Architecture · advanced
Sliding-Window Attention (SWA)
Sliding-window attention limits each token to attending only the most recent W tokens (e.g. 4K), making attention linear in sequence length. Mistral and Gemma use it.
Explanation
Vanilla self-attention compares every token to every other token, costing O(n²). Sliding-window attention caps the window to a fixed W — say, 4096 — so cost grows linearly.
The trade-off: tokens cannot directly attend to anything older than W. In practice models stack layers so the effective receptive field grows by W per layer, recovering most long-range capability while keeping cost low. Often combined with global attention on a few special tokens.

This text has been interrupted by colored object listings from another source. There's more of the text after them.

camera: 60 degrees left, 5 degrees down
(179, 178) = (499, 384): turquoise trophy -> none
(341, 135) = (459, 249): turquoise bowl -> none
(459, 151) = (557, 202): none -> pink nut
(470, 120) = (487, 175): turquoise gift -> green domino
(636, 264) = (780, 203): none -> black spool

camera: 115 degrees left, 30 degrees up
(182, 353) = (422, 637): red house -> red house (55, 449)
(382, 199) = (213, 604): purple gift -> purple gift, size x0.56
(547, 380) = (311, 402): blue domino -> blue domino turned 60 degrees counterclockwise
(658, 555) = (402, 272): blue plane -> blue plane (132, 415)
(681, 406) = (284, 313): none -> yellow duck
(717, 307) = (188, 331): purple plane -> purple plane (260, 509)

Mistral 7B uses SWA with W=4096. Gemma and many efficient open models use variants.
Examples
- Mistral 7B: sliding window of 4096 over a 32K-trained context.
- Gemma combining SWA layers with full-attention layers.
Frequently asked
What is Sliding-Window Attention?
Sliding-window attention limits each token to attending only the most recent W tokens (e.g. 4K), making attention linear in sequence length. Mistral and Gemma use it.

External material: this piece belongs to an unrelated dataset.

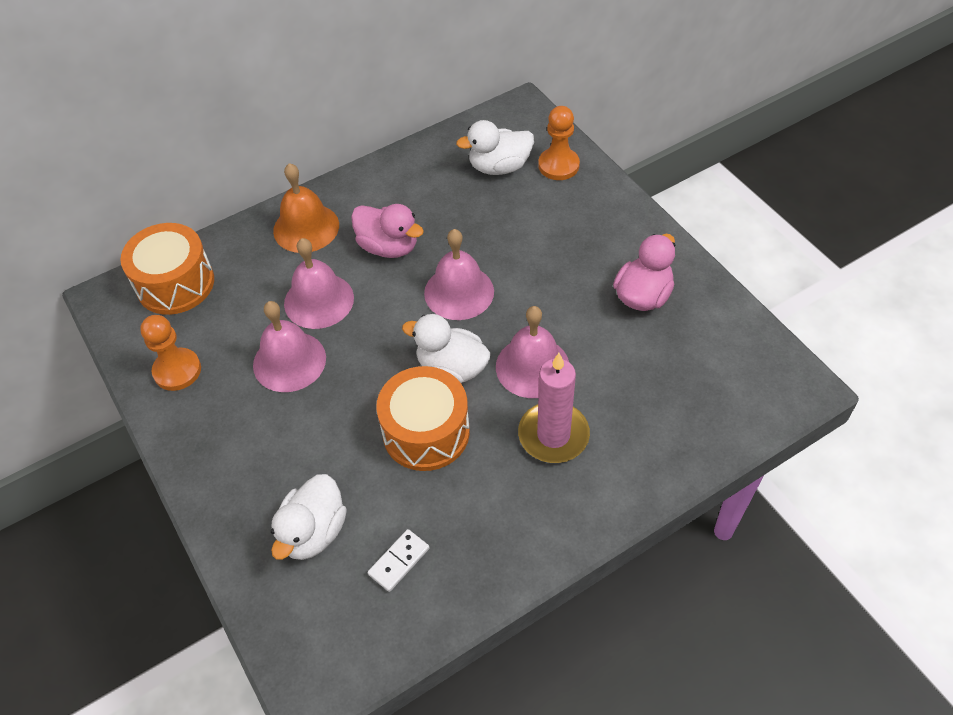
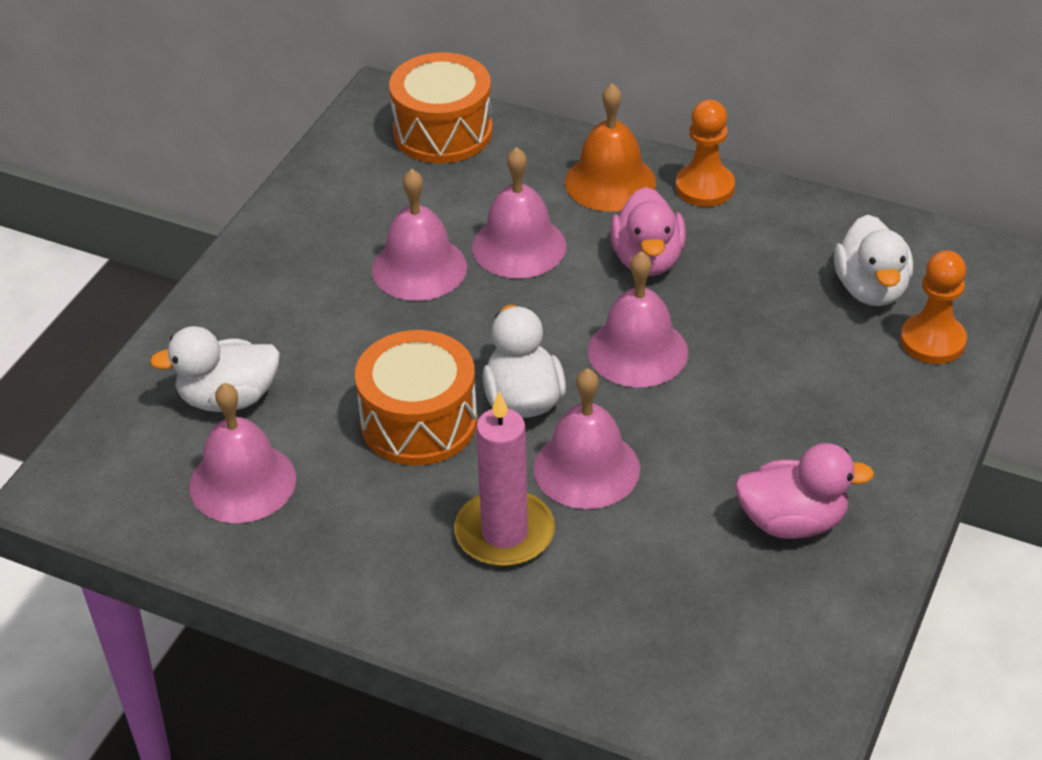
camera: 55 degrees right, 10 degrees down
(177, 370) = (337, 195): orange pawn -> orange pawn (704, 187)
(399, 561) = (242, 482): white domino -> pink bell
(499, 167) = (871, 289): white duck -> white duck turned 135 degrees counterclockwise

What is an example of sliding-window attention?
Mistral 7B: sliding window of 4096 over a 32K-trained context.
How is Sliding-Window Attention related to Attention?
Sliding-Window Attention and Attention are both architecture concepts. Attention is the mechanism a transformer uses to decide which earlier tokens matter most when producing each new one. It mixes information across positions by weighted sum.
Is Sliding-Window Attention considered advanced?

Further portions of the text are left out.